Review of Learning-based Longitudinal Motion Planning for Autonomous Vehicles: Research Gaps between Self-driving and Traffic Congestion

Hao Zhou, Jorge Laval, Anye Zhou, Yu Wang, Wenchao Wu, Zhu Qing, Srinivas Peeta

Self-driving technology companies and the research community are accelerating their pace to use machine learning longitudinal motion planning (mMP) for autonomous vehicles (AVs). This paper reviews the current state of the art in mMP, with an exclusive focus on its impact on traffic congestion. We identify the availability of congestion scenarios in current datasets, and summarize the required features for training mMP. For learning methods, we survey the major methods in both imitation learning and non-imitation learning. We also highlight the emerging technologies adopted by some leading AV companies, e.g.
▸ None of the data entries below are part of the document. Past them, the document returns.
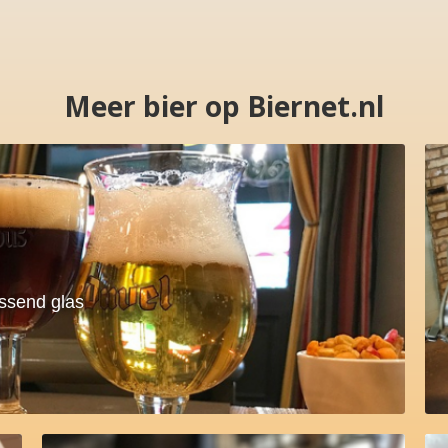
Meer bier op Biernet.nl
assend glas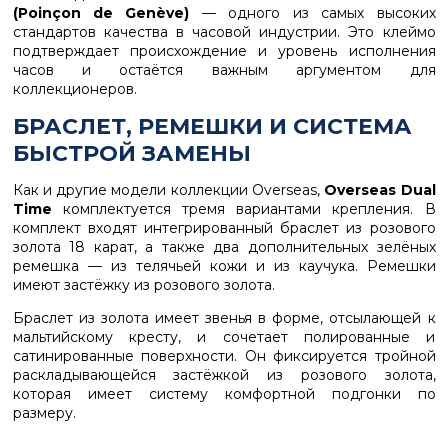
(Poinçon de Genève)
— одного из самых высоких
стандартов качества в часовой индустрии. Это клеймо
подтверждает происхождение и уровень исполнения
часов и остаётся важным аргументом для
коллекционеров.
БРАСЛЕТ, РЕМЕШКИ И СИСТЕМА
БЫСТРОЙ ЗАМЕНЫ
Как и другие модели коллекции Overseas,
Overseas Dual
Time
комплектуется тремя вариантами крепления. В
комплект входят интегрированный браслет из розового
золота 18 карат, а также два дополнительных зелёных
ремешка — из телячьей кожи и из каучука. Ремешки
имеют застёжку из розового золота.
Браслет из золота имеет звенья в форме, отсылающей к
мальтийскому кресту, и сочетает полированные и
сатинированные поверхности. Он фиксируется тройной
раскладывающейся застёжкой из розового золота,
которая имеет систему комфортной подгонки по
размеру.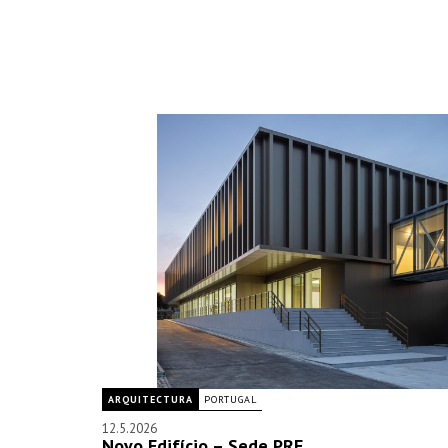
ARQUITECTURA
PORTUGAL
12.5.2026
Novo Edifício – Sede PRF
Tesla, Waymo, and Comma.ai. We find that: i) the AV industry has been mostly focusing on the long tail problem related to safety and overlooked the impact on traffic congestion, ii) the current public self-driving datasets have not included enough congestion scenarios, and mostly lack the necessary input features/output labels to train mMP, and iii) albeit reinforcement learning (RL) approach can integrate congestion mitigation into the learning goal, the major mMP method adopted by industry is still behavior cloning (BC), whose capability to learn a congestion-mitigating mMP remains to be seen. Based on the review, the study identifies the research gaps in current mMP development. Some suggestions towards congestion mitigation for future mMP studies are proposed: i) enrich data collection to facilitate the congestion learning, ii) incorporate non-imitation learning methods to combine traffic efficiency into a safety-oriented technical route, and iii) integrate domain knowledge from the traditional car following (CF) theory to improve the string stability of mMP.